Im Moselraum jenseits der Grenze bezeichnet man ihn als 'Krappenmann', in anderen Gegenden Deutschlands als 'Hakenmann', im Elsass als 'Hokemann', im belgischen Grenzraum heisst er 'Pépé-Crochet', in Lothringen 'Henri-Crochet', in Flandern 'Manneken-Haak'.

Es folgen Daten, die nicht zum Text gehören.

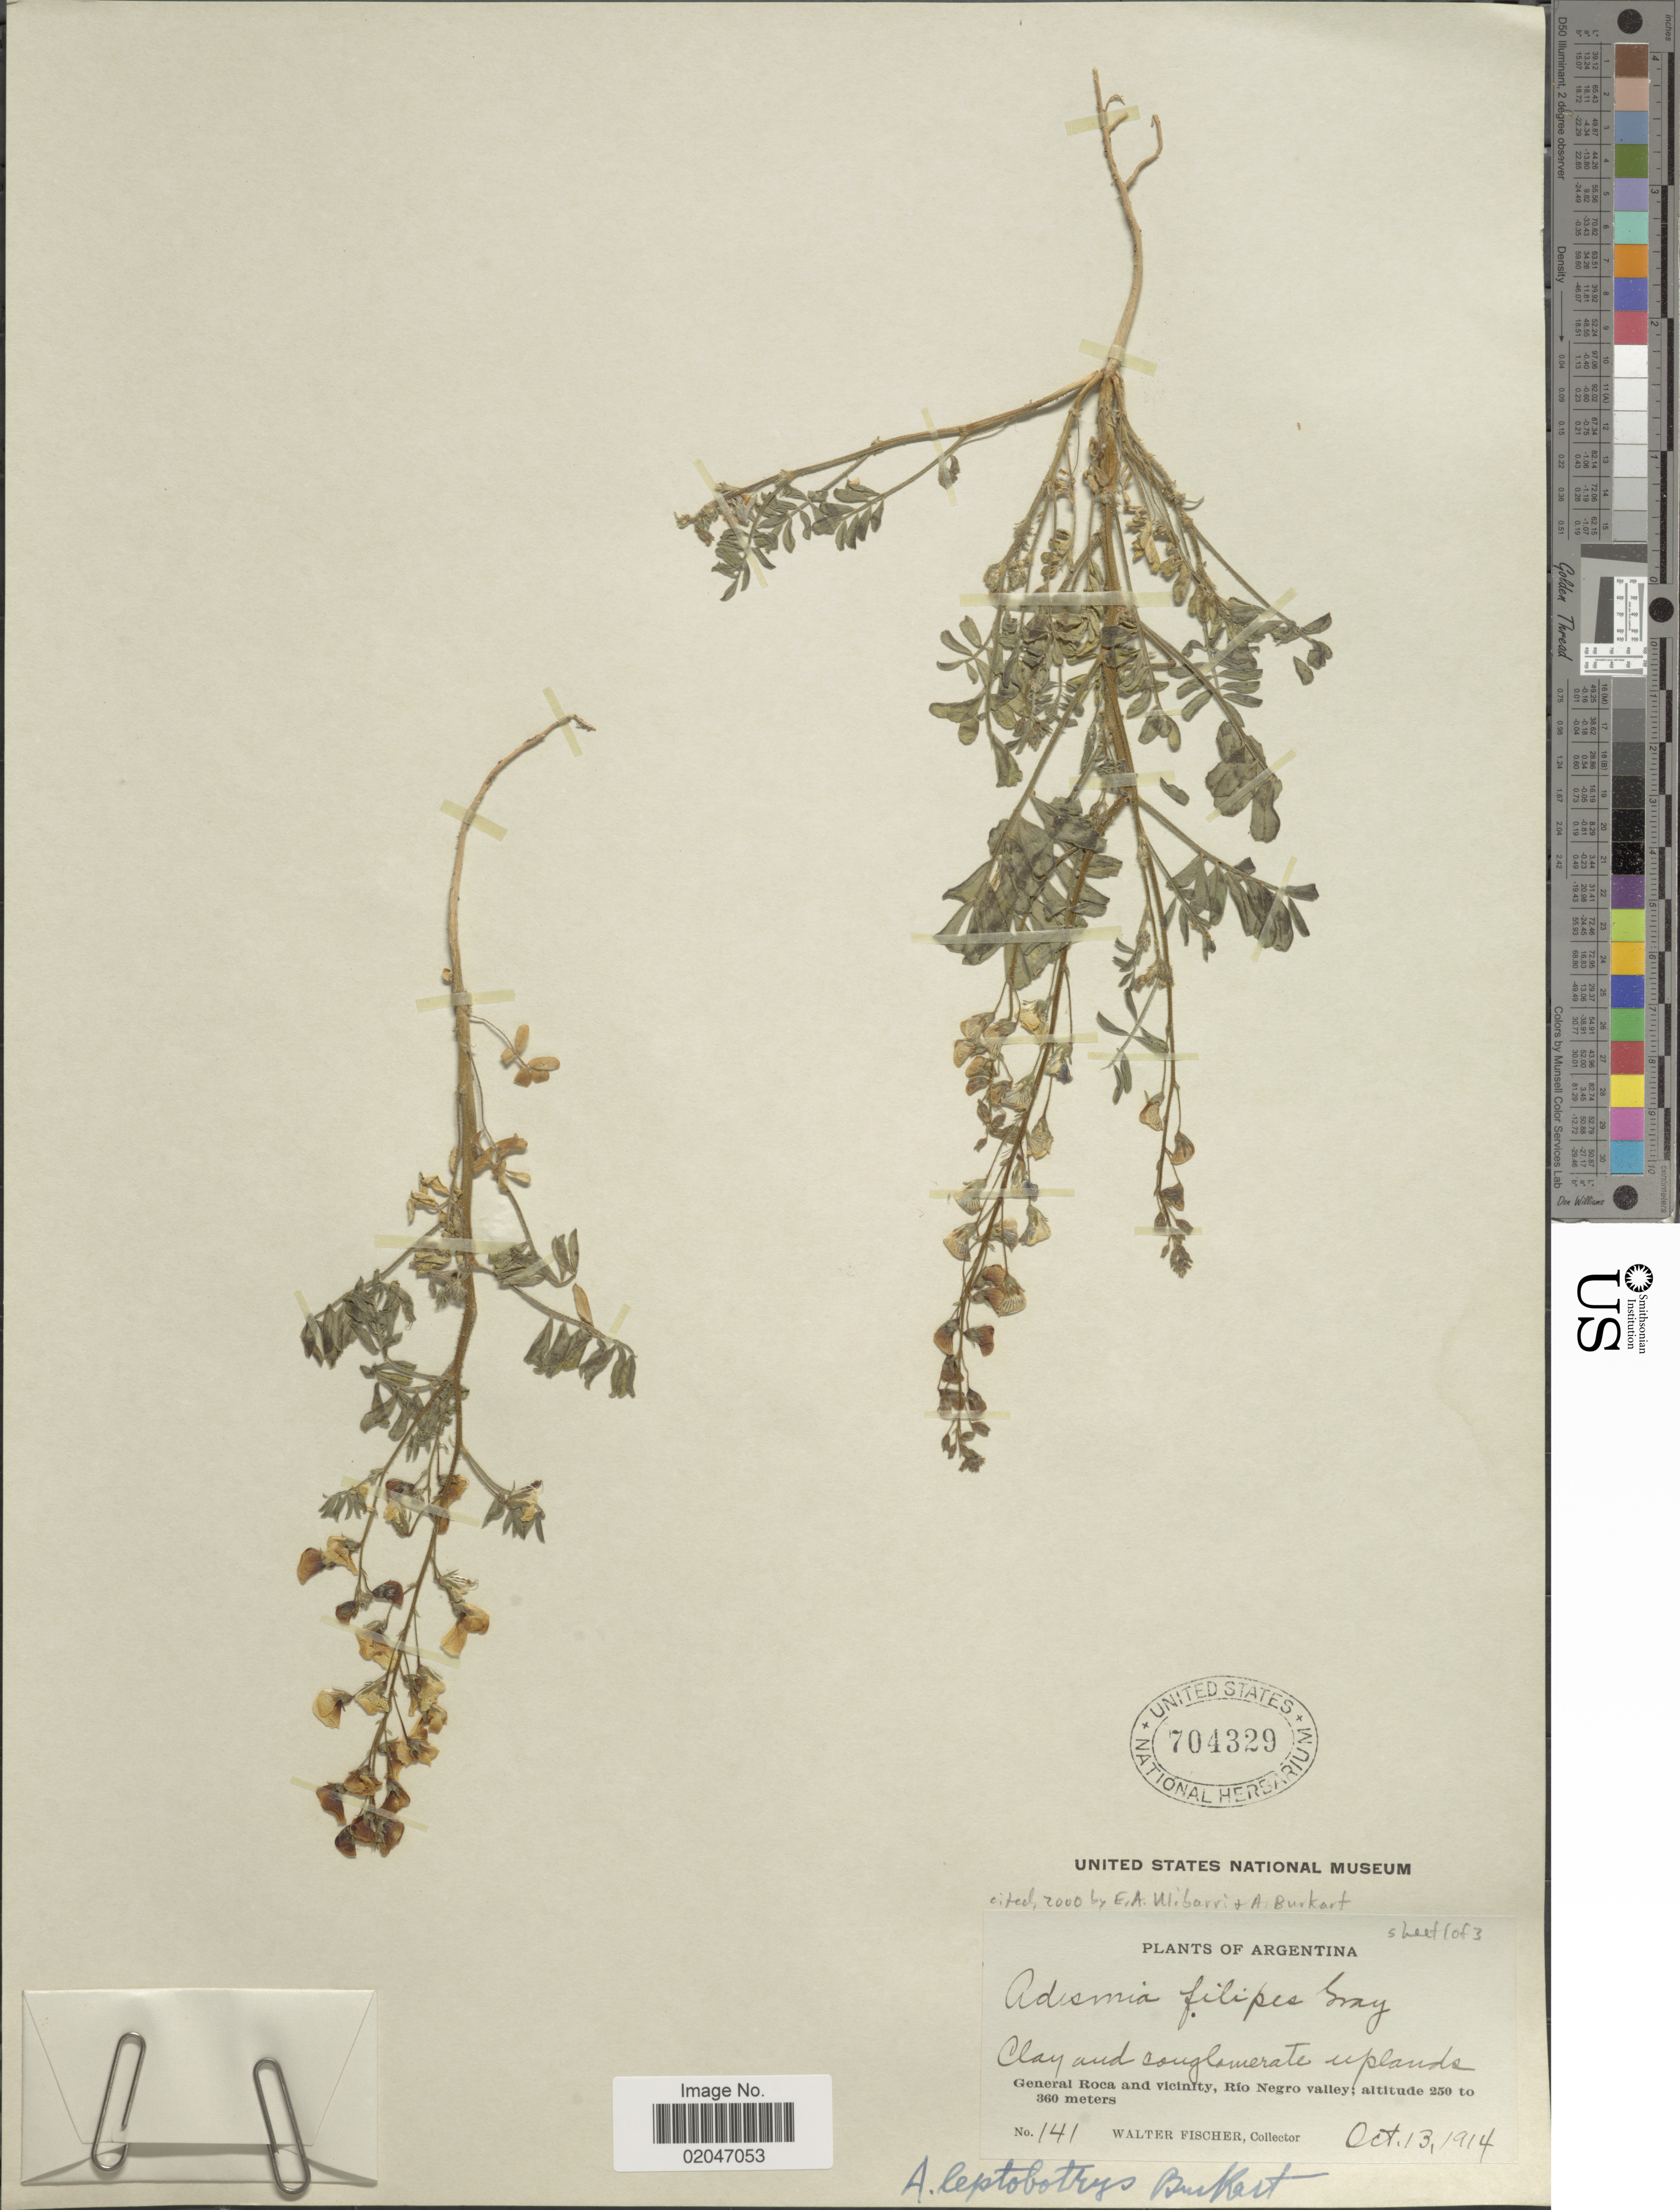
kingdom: Plantae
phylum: Tracheophyta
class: Magnoliopsida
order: Fabales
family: Fabaceae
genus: Adesmia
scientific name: Adesmia leptobotrys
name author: Burkart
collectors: W. Fischer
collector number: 141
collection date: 1914-10-13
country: Argentina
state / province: Rio Negro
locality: General Roca and vicinity, Rio Negro valley.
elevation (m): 250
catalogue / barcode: US 704329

'Kropemann' ist die speziefisch luxemburgische Bezeichnung für den bösen Wassermann, der als Widersacher der Menschen überall im Wasserbereich anzutreffen ist: in Brunnen, Quellen, Tümpeln, Weihern und Flußläufen. Beständig liegt er hier auf der Lauer, um Vorbeigehenden mit seinem typischen Fanggerät, der Hakenstange (dem 'Krop'), zu erhaschen. Gelingt es ihm, so entführt er seine Opfer - vor allem Kinder - in die Tiefen des Wassers, um sie hier festzuhalten, damit sie ihm mühselige Dienste verrichten. Manchmal entpuppt sich dieser Menschenfänger gar als totbringender Dämon, der seine unglücklichen Gefangenen gnadenlos verschlingt.
Dieser gefürchtete Wasserspuk hat aber auch seine guten Seiten, und hierzu zählt die ökologische Schutzfunktion, die er an den Ufern der Attert dadurch erfüllt, dass er Umweltfrevler vor Missetaten abzuschrecken versucht.